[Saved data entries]
•••••

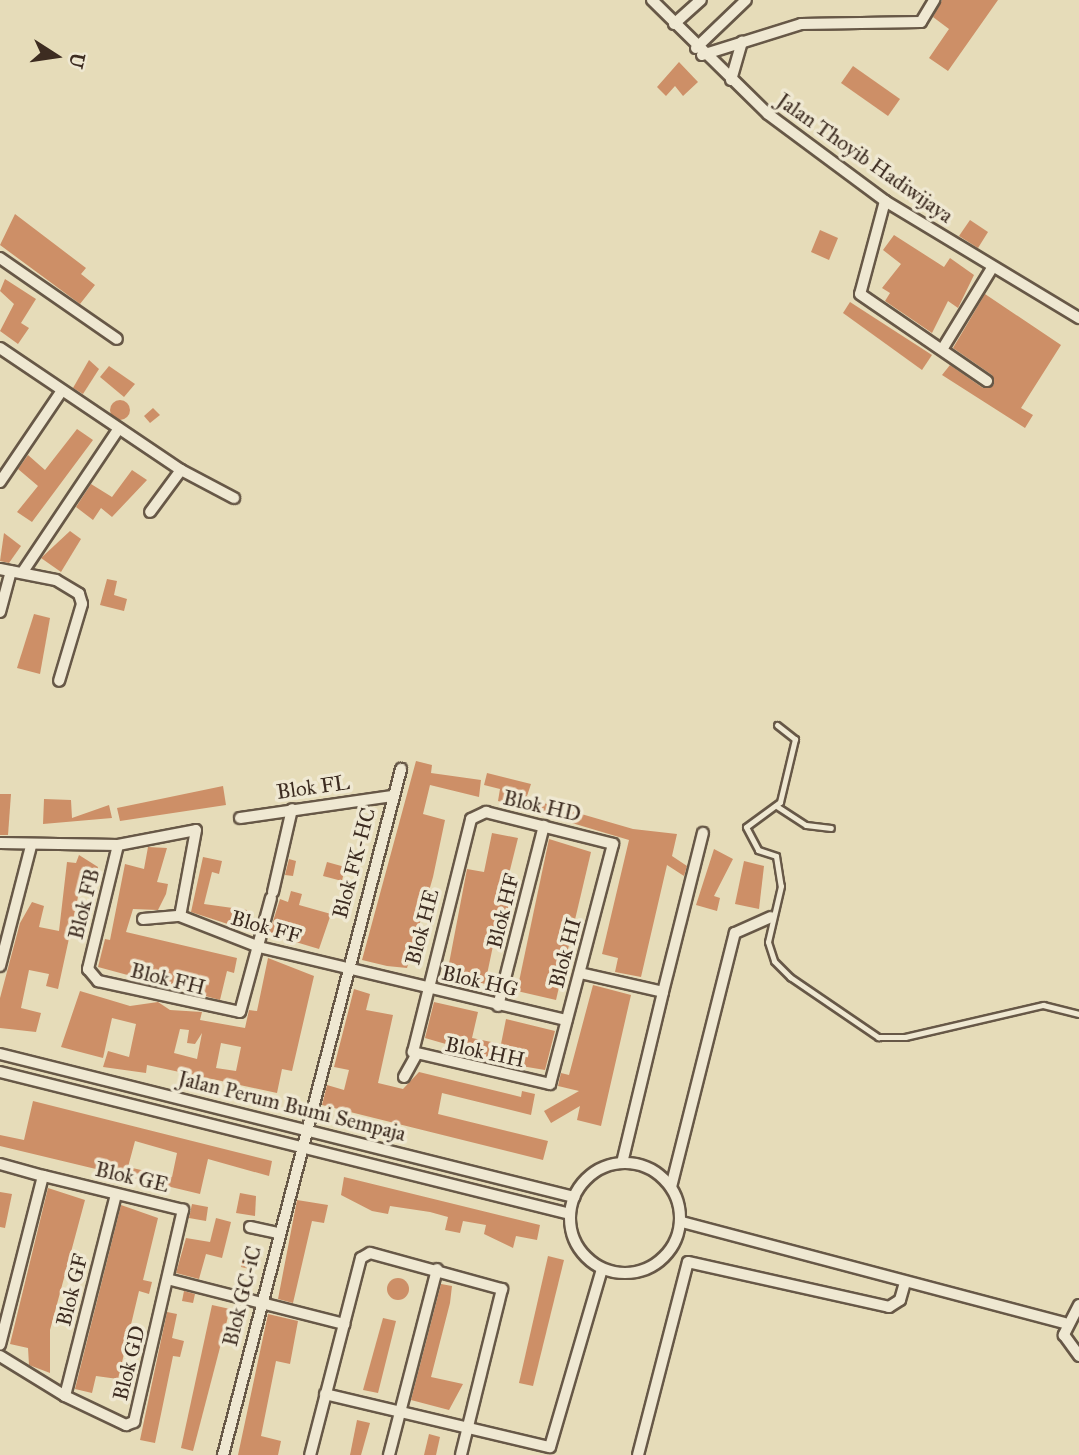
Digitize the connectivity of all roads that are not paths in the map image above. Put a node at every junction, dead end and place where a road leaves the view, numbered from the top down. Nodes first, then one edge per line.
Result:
1 (652, 0) edge
2 (701, 0) edge
3 (746, 0) edge
4 (934, 0) edge
5 (674, 24) junction
6 (742, 42) junction
7 (699, 52) junction
8 (731, 80) junction
9 (885, 201) junction
10 (0, 258) edge
11 (992, 268) junction
12 (1079, 318) edge
13 (117, 339) dead end
14 (943, 348) junction
15 (1, 349) edge
16 (987, 381) dead end
17 (61, 392) junction
18 (119, 428) junction
19 (181, 470) junction
20 (0, 482) edge
21 (234, 498) dead end
22 (150, 512) dead end
23 (11, 571) edge
24 (0, 612) edge
25 (59, 681) dead end
26 (776, 725) dead end
27 (401, 769) dead end
28 (392, 796) junction
29 (778, 807) junction
30 (292, 809) junction
31 (240, 818) dead end
32 (471, 819) joint
33 (544, 827) junction
34 (831, 828) dead end
35 (703, 833) dead end
36 (608, 841) joint
37 (0, 843) edge
38 (31, 845) junction
39 (118, 845) junction
40 (180, 916) junction
41 (771, 917) junction
42 (143, 919) dead end
43 (259, 947) junction
44 (0, 966) edge
45 (345, 968) junction
46 (89, 972) joint
47 (580, 973) junction
48 (426, 988) junction
49 (663, 992) junction
50 (498, 1006) junction
51 (1079, 1014) edge
52 (566, 1020) junction
53 (415, 1050) junction
54 (0, 1054) edge
55 (0, 1072) edge
56 (404, 1077) dead end
57 (554, 1078) joint
58 (303, 1128) junction
59 (300, 1147) junction
60 (622, 1163) junction
61 (0, 1164) edge
62 (43, 1175) junction
63 (671, 1187) junction
64 (116, 1194) junction
65 (574, 1197) junction
66 (570, 1214) junction
67 (682, 1222) junction
68 (250, 1227) dead end
69 (278, 1233) junction
70 (437, 1269) junction
71 (602, 1269) junction
72 (171, 1280) junction
73 (905, 1282) junction
74 (260, 1303) junction
75 (1079, 1304) edge
76 (1065, 1323) junction
77 (344, 1324) junction
78 (0, 1345) edge
79 (0, 1356) edge
80 (1079, 1356) edge
81 (325, 1394) junction
82 (65, 1396) junction
83 (400, 1409) junction
84 (468, 1428) junction
85 (549, 1451) edge
86 (223, 1455) edge
87 (310, 1455) edge
88 (389, 1455) edge
89 (461, 1455) edge
90 (638, 1455) edge

1 - 5 street, Jalan Thoyib Hadiwijaya
2 - 5 street
3 - 7 street
4 - 6 street
5 - 7 street, Jalan Thoyib Hadiwijaya
6 - 7 street
6 - 8 street
7 - 8 street, Jalan Thoyib Hadiwijaya
8 - 9 street, Jalan Thoyib Hadiwijaya
9 - 11 street, Jalan Thoyib Hadiwijaya
9 - 14 street
10 - 13 street
11 - 12 street, Jalan Thoyib Hadiwijaya
11 - 14 street
14 - 16 street
15 - 17 street
17 - 18 street
17 - 20 street
18 - 19 street
18 - 23 street
19 - 21 street
19 - 22 street
23 - 24 street
23 - 25 street
26 - 29 lane
27 - 28 street, Blok FK-HC
28 - 30 street, Blok FL
28 - 45 street, Blok FK-HC
29 - 34 lane
29 - 41 lane
30 - 31 street, Blok FL
30 - 43 street
32 - 33 street, Blok HD
32 - 48 street, Blok HE
33 - 36 street, Blok HD
33 - 50 street, Blok HF
35 - 49 street
36 - 47 street, Blok HI
37 - 38 street
38 - 39 street
38 - 44 street
39 - 40 street
39 - 46 street, Blok FB
40 - 42 street
40 - 43 street, Blok FF
41 - 51 lane
41 - 63 street
43 - 45 street, Blok FF
43 - 46 street, Blok FH
45 - 48 street, Blok HG
45 - 58 street, Blok FK-HC
47 - 49 street
47 - 52 street, Blok HI
48 - 50 street, Blok HG
48 - 53 street, Blok HE
49 - 60 street
50 - 52 street, Blok HG
52 - 57 street, Blok HI
53 - 56 street, Blok HE
53 - 57 street, Blok HH
54 - 58 street, Jalan Perum Bumi Sempaja
55 - 59 street, Jalan Perum Bumi Sempaja
58 - 59 street, Blok GC-iC
58 - 65 street, Jalan Perum Bumi Sempaja
59 - 66 street, Jalan Perum Bumi Sempaja
59 - 69 street, Blok GC-iC
60 - 63 street
60 - 65 street
61 - 62 street, Blok GE
62 - 64 street, Blok GE
62 - 78 street
63 - 67 street
64 - 72 street, Blok GE
64 - 82 street, Blok GF
65 - 66 street
66 - 71 street
67 - 71 street
67 - 73 street
68 - 69 street
69 - 74 street, Blok GC-iC
70 - 77 street
70 - 83 street
70 - 84 street
71 - 85 street
72 - 74 street
72 - 82 street, Blok GD
73 - 76 street
73 - 90 street
74 - 77 street
74 - 86 street, Blok GC-iC
75 - 76 street
76 - 80 street
77 - 81 street
79 - 82 street
81 - 83 street
81 - 87 street
83 - 84 street
83 - 88 street
84 - 85 street
84 - 89 street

•••••

Prompt: Copy each line of the data above that holds "Bumi".

Response to the exercise:
54 - 58 street, Jalan Perum Bumi Sempaja
55 - 59 street, Jalan Perum Bumi Sempaja
58 - 65 street, Jalan Perum Bumi Sempaja
59 - 66 street, Jalan Perum Bumi Sempaja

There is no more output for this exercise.